Task to carry out:
Return each line of the data below exactly, omitting any pictures.

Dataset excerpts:
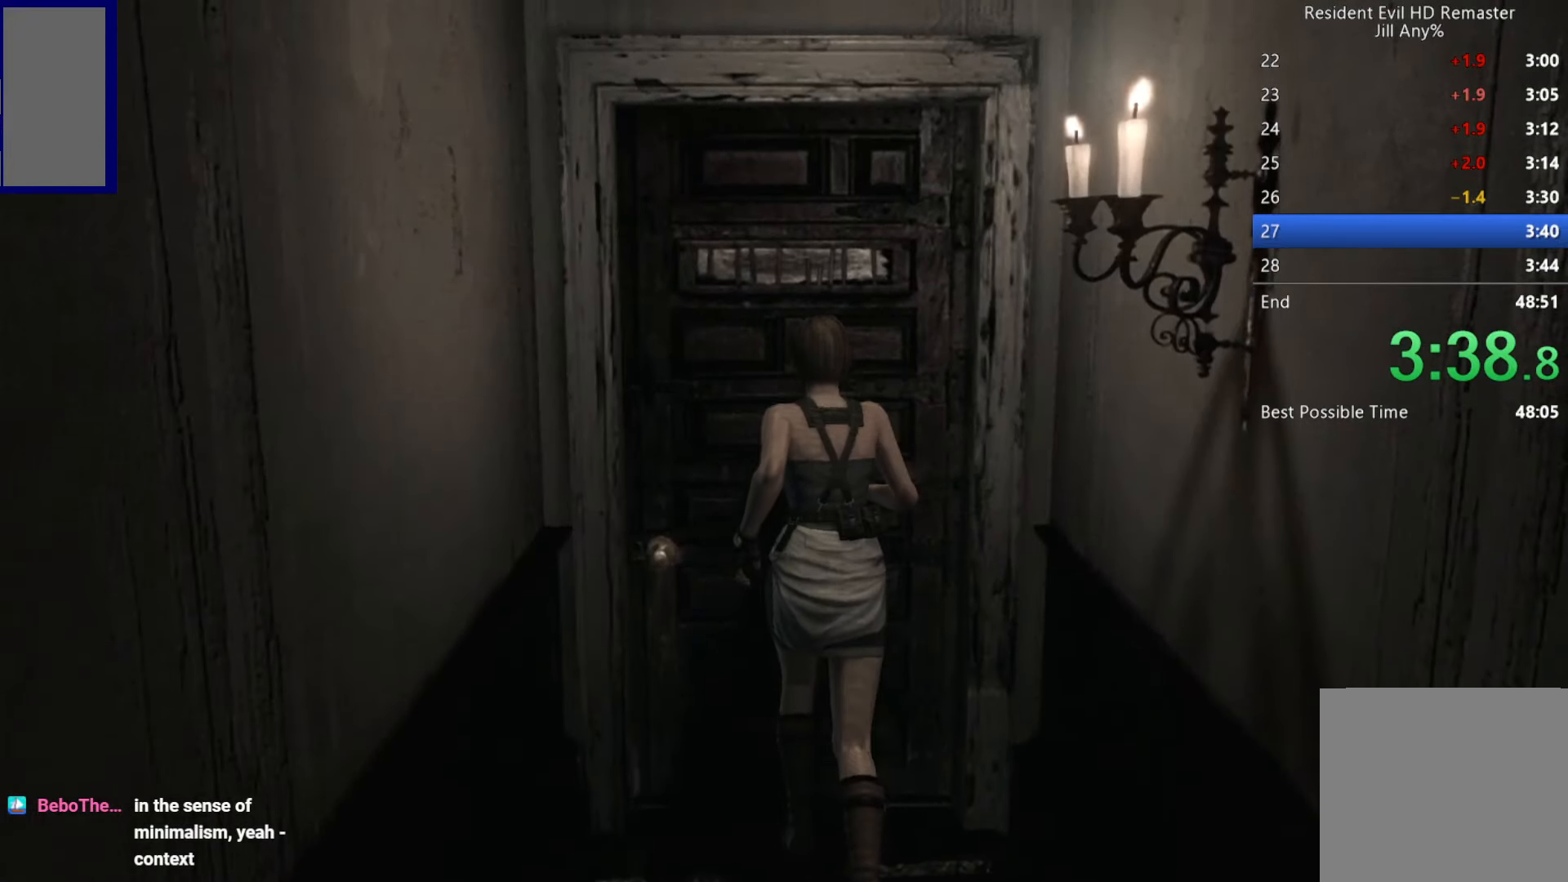
{"buttons": [], "left_stick": "center", "right_stick": "center", "button_events": [[34, "A", "up"], [84, "A", "down"], [234, "A", "up"]]}
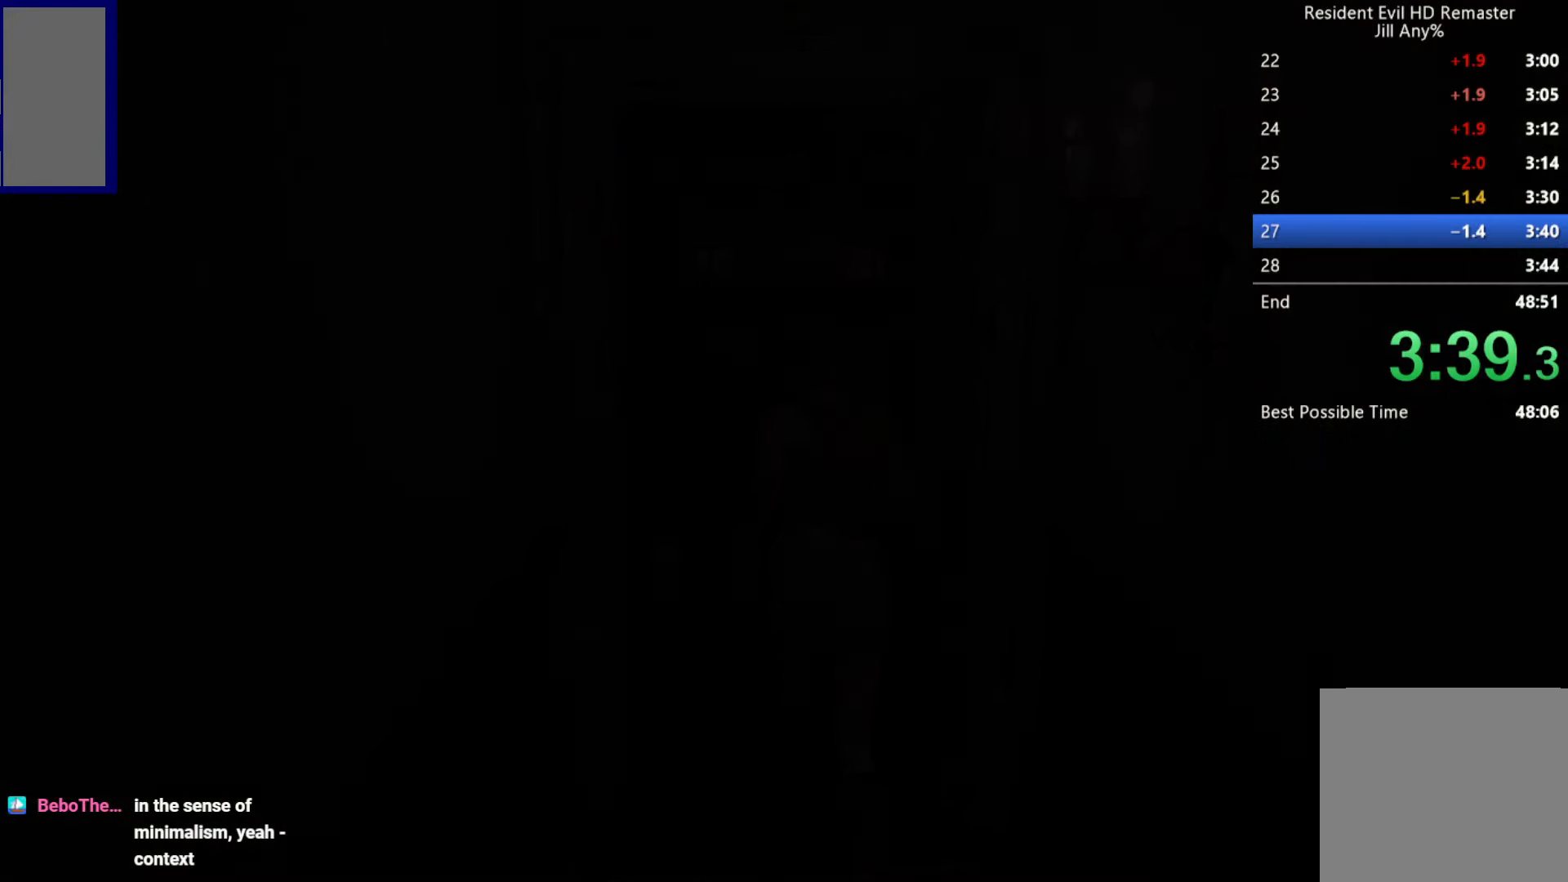
{"buttons": [], "left_stick": "center", "right_stick": "center", "button_events": []}
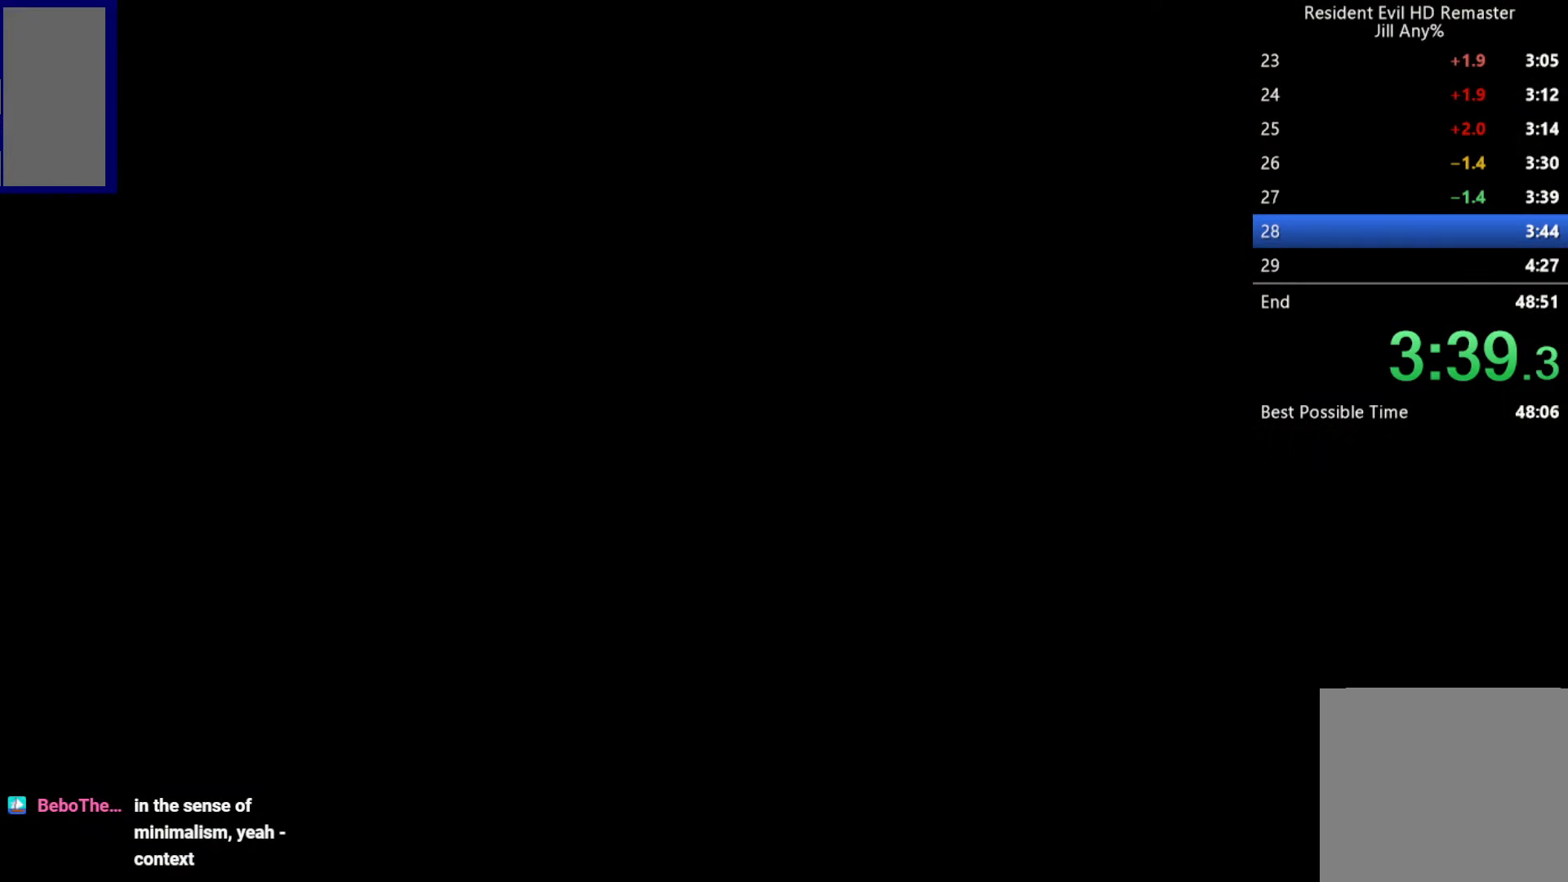
{"buttons": [], "left_stick": "right", "right_stick": "center", "button_events": []}
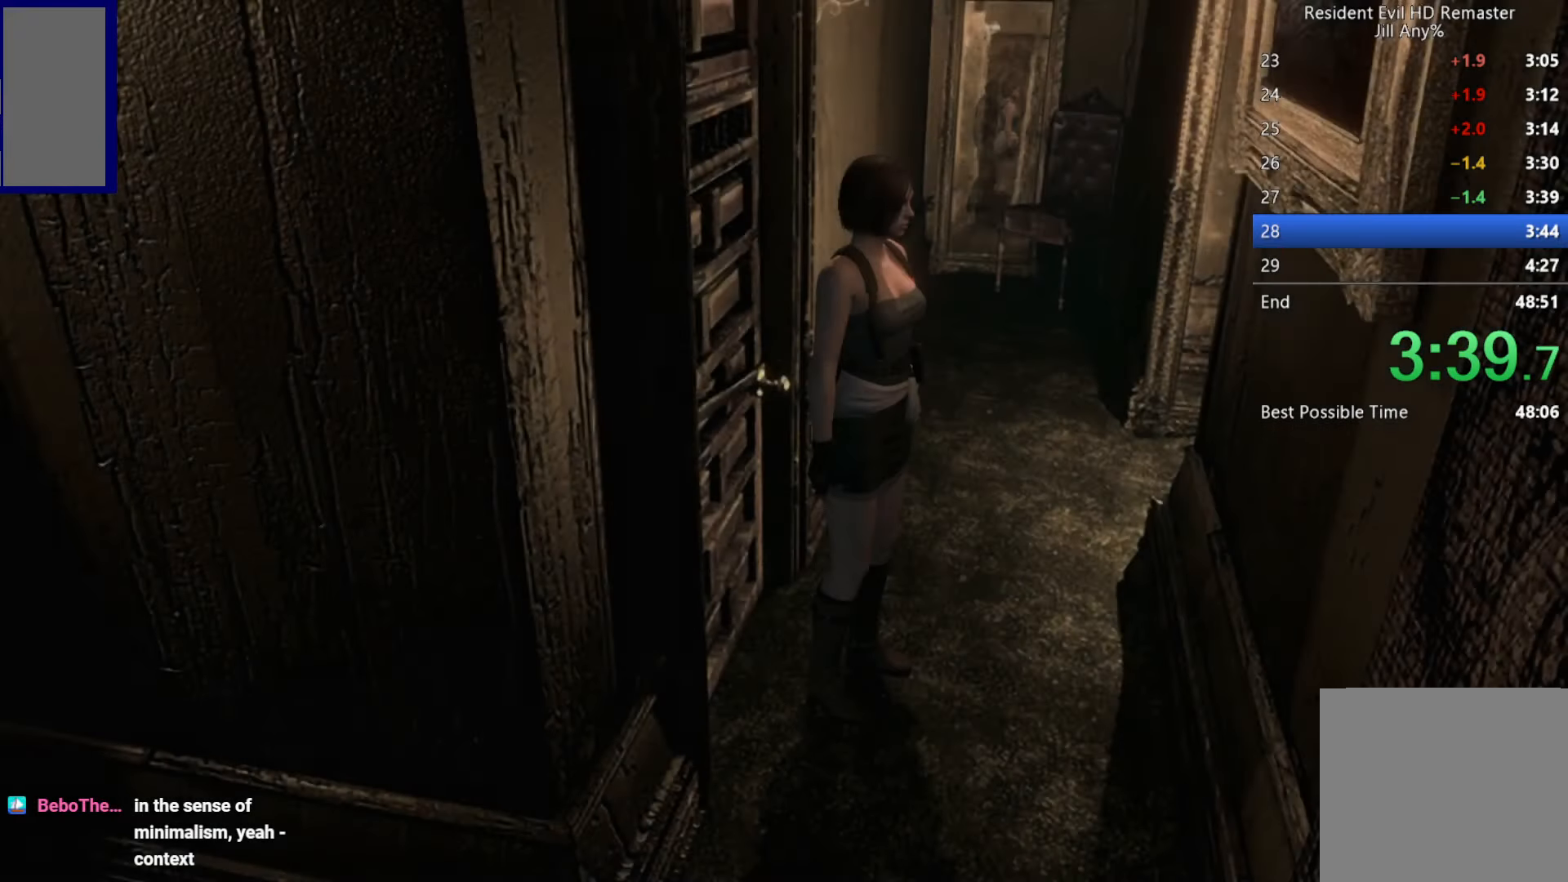
{"buttons": [], "left_stick": "up-right", "right_stick": "center", "button_events": []}
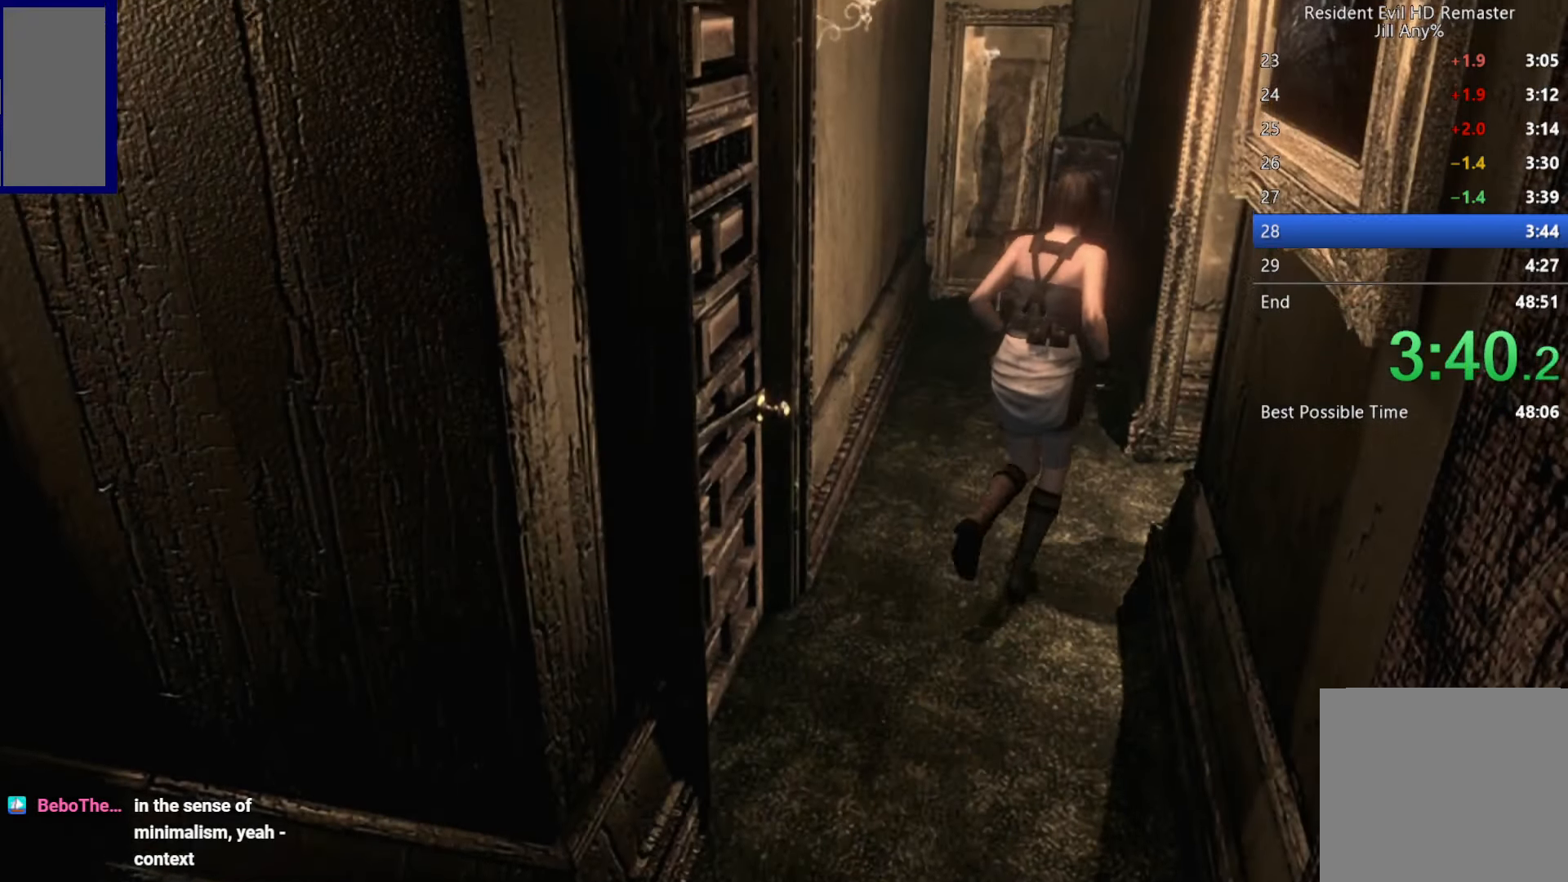
{"buttons": [], "left_stick": "right", "right_stick": "center", "button_events": []}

Output:
{"buttons": [], "left_stick": "center", "right_stick": "center", "button_events": [[34, "A", "up"], [84, "A", "down"], [234, "A", "up"]]}
{"buttons": [], "left_stick": "center", "right_stick": "center", "button_events": []}
{"buttons": [], "left_stick": "right", "right_stick": "center", "button_events": []}
{"buttons": [], "left_stick": "up-right", "right_stick": "center", "button_events": []}
{"buttons": [], "left_stick": "right", "right_stick": "center", "button_events": []}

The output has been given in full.